Are you saying you want me to grab the same kernel, or latest kernel, and patch it with the latest PAX myself, or that you want me to try the latest hardened-sources kernel in portage?
Nm.. I think I know what you mean. I'll see if I can do some testing to make the lockups happen again and then test again without HIGHPTE to see if they still happen.
for now you have to grab the patches directly from the grsec or pax test dirs (grsecurity.net/~spender or ~paxguy1), eventually they will be added to gentoo but right now you can't just emerge them.
Based on a comment made by the PaX Team in bug 198051, this issue /may/ be resolved by a patch included in the 2.6.23-r8 release. As such, I would be grateful if the reporter were to test that. In the even that the situation does not improve, note that a 2.6.24 release should be committed fairly soon.

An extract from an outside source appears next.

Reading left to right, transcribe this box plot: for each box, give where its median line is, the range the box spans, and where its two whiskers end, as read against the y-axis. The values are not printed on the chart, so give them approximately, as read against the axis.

(In reply to comment #16) > Nm.. I think I know what you mean. I'll see if I can do some testing to make > the lockups happen again and then test again without HIGHPTE to see if they > still happen. > Did you try this by any chance and if so could you share the result? Also, hardened-sources-2.6.24 is in the tree if you wouldn't mind seeing if your problem disappears with it since PaX Team thinks it may be fixed. Thanks.
(In reply to comment #19) > Did you try this by any chance and if so could you share the result? Also, > hardened-sources-2.6.24 is in the tree if you wouldn't mind seeing if your > problem disappears with it since PaX Team thinks it may be fixed. Thanks. actually the bug manifested on .24 as well so it's definitely not fixed. the only pattern i saw so far was that P4/HT boxes were affected (which points at some very subtle race somewhere in the scheduler, not clear how PaX is causing it though) but apparently not all of them in Travis' case, so it would be interesting to know how the .config of m.ah differs from the rest (not only the PaX bits but everything else as well as i think it's not configurable PaX feature that causes this, if it's PaX at all).
I no longer have access to the systems this problem presented on so I won't be able to offer further assistance in tracking it down.
This bug appears to have nowhere to go. Closing as NEEDINFO. Please re-open if any new information comes to light and/or it becomes apparent that it's still an issue in recent versions. Thanks.